Is the hip you have done any better. And is the other hip bad. Are you managing ok .

So I know how you feel about doctors and hospitals and now we can add social workers to the list. I told the social workers last year that they were not allowed in my house, email yes. Visit no. My house is my sanctuary I don’t want them here. When I was in so much pain the nurse practioner came she was nice but did not know what to do.as none pain meds work. She was nice so if I ever need anyone I’ll ring and ask for her. I don’t find doctors approachable there attitude.

I don’t know if this will help you. I know they helped my dad. Sadly he is no longer with us .he passed away in 2024 and my mum in 2014. They were my world , my best friends.my dad needed a new hip but he did not have one because he was quite old but he was in a lot of pain.
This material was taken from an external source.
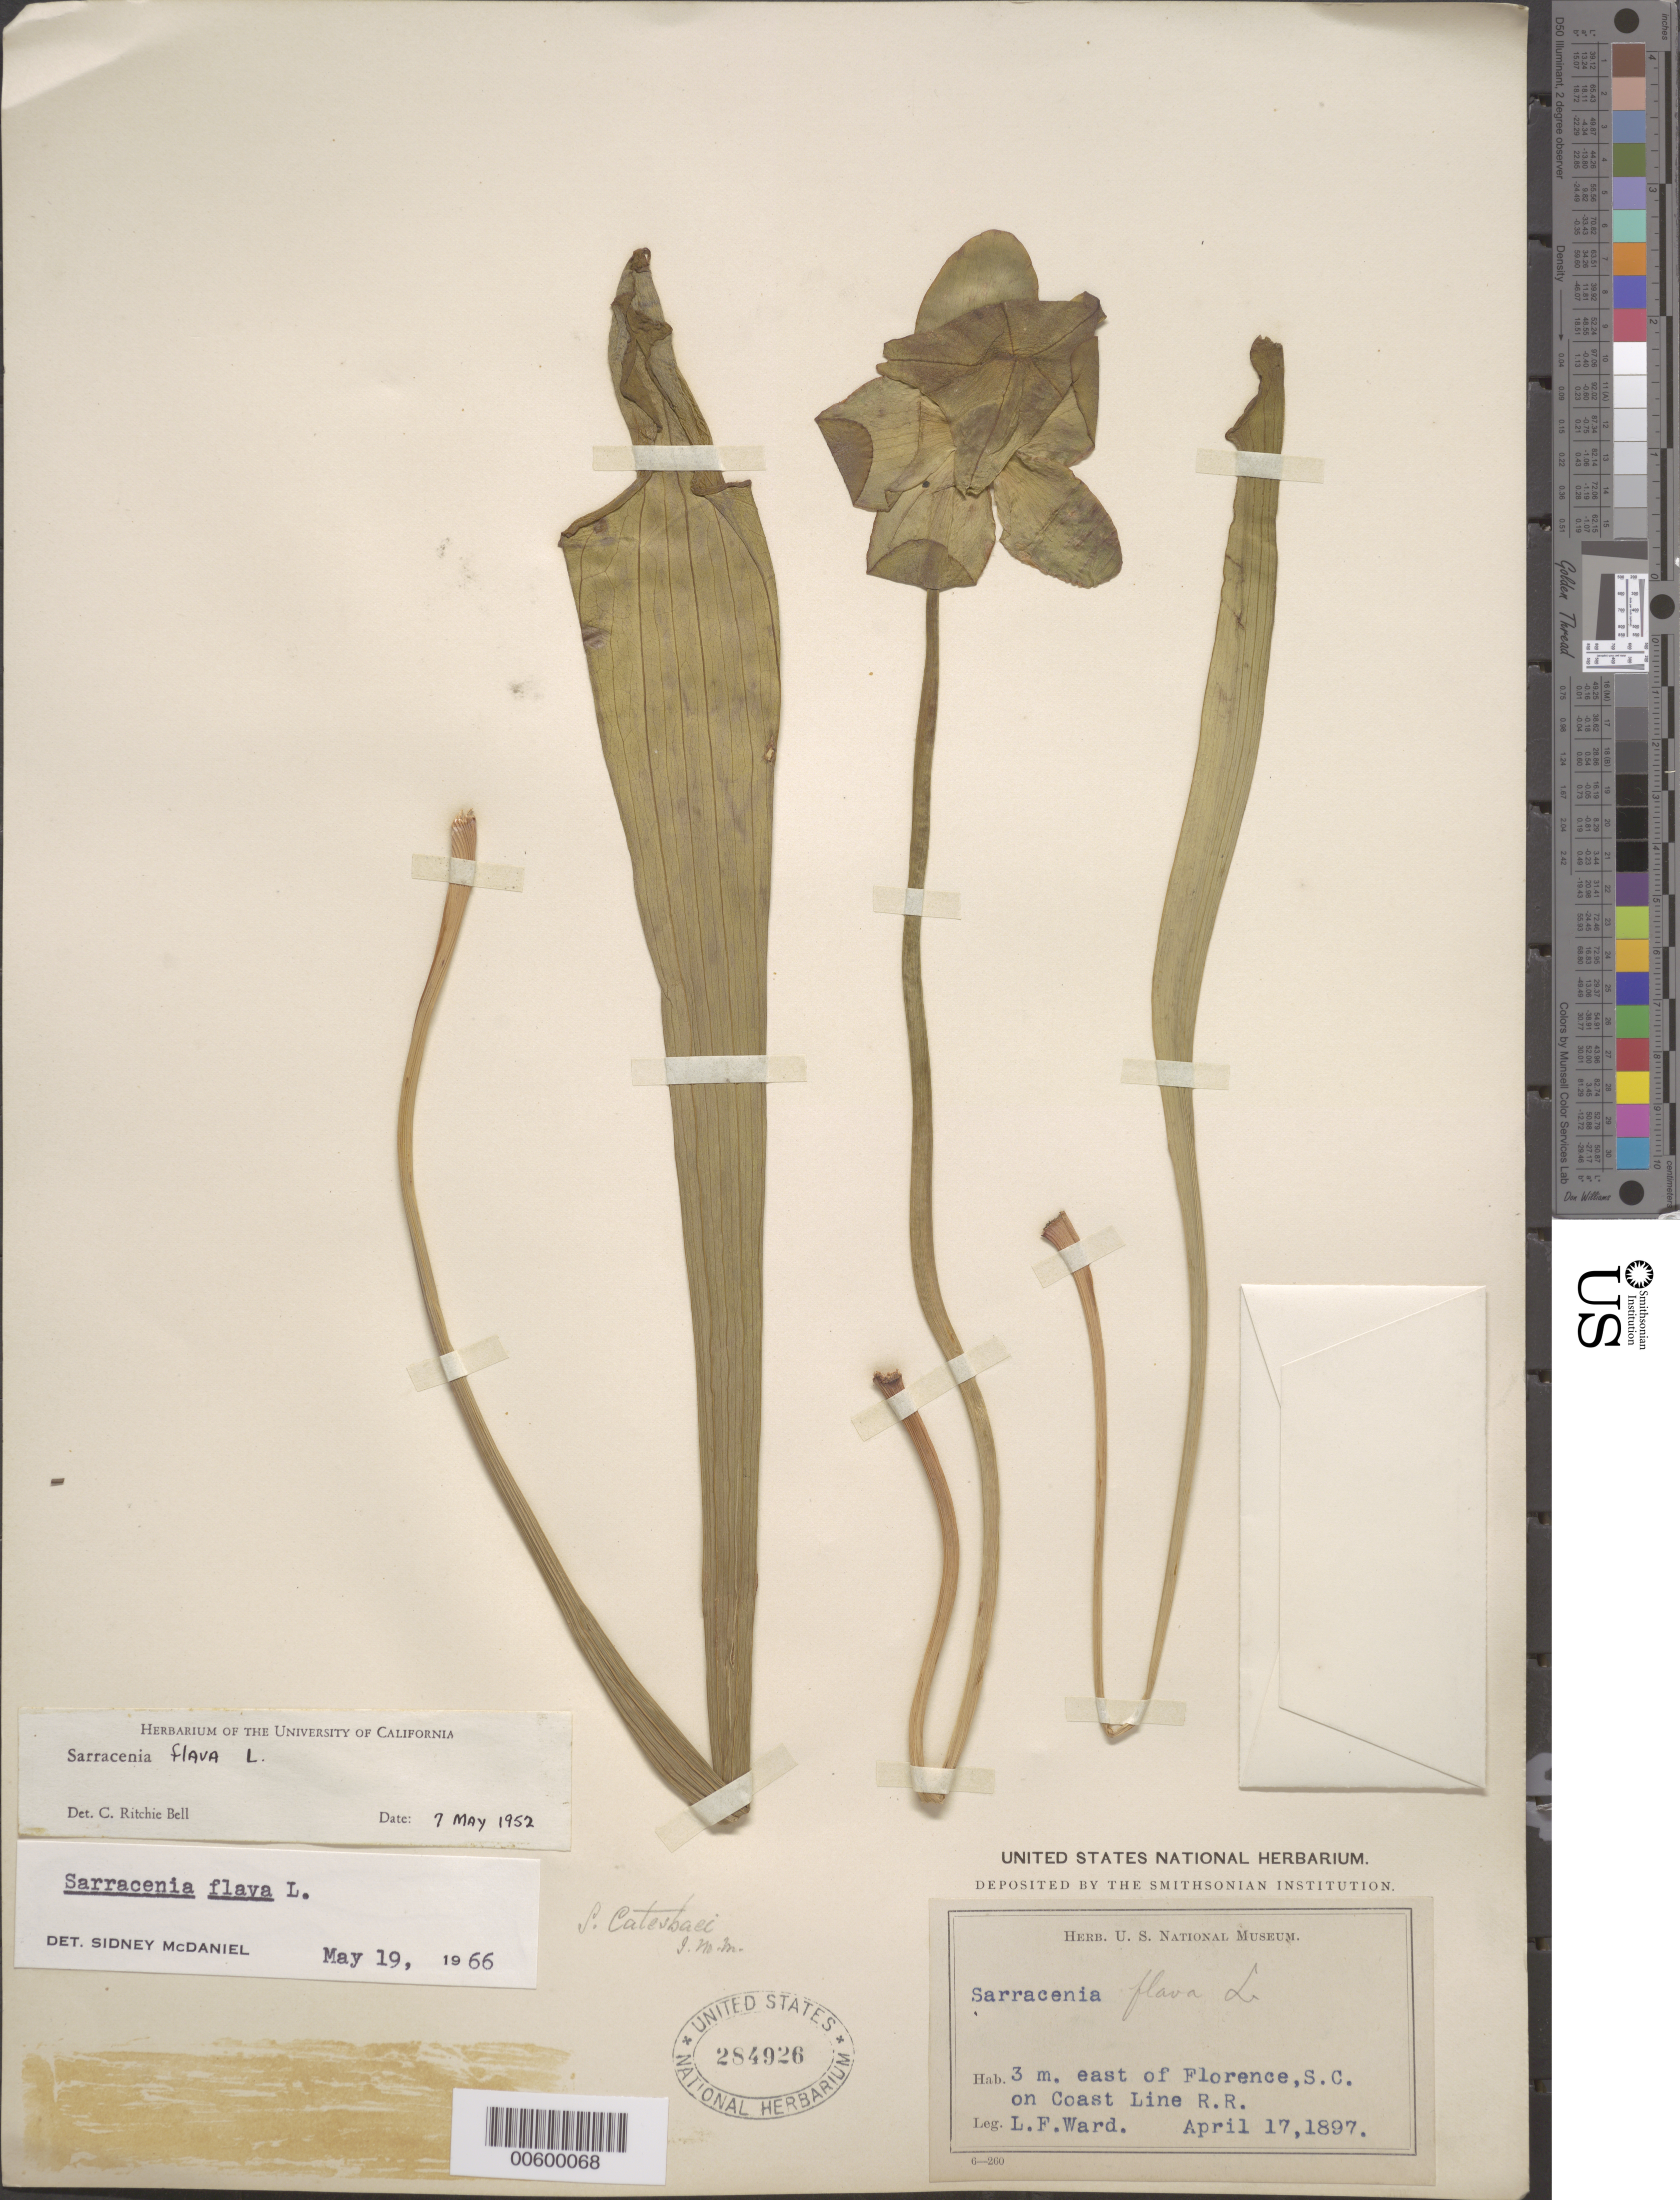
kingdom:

The doctor who he went to see at the hospital said to him ,I can try this he said I can give you an injection to see if that will help. And I’m sure he it did because the pain was better than it was. But he said the only problem is I can only give you these for four years. I think he just had one a year. Well he had them for four years and I know he had them after that.because he had asked the doctor. And whatever they must do he said I’ll have to check your levels and he did and he said your ok so I can give you another. I don’t know if they cured the pain completely. But he did not screw his face in pain anymore lol. Or wince and dad had high pain tolerance we all do thank goodness.so he must have been in so much pain to be like that.

Might be worth just enquiring and looking up. To see what they are.

Is the holistic approach working. I hope so. I hope your not in to much pain. Take care.

Hugs. This is why I don’t use care companies. I hope you can find good care. If you use the Internet it will make it much easier.

What do you suggest instead? Maybe tell us a bit about your caring role?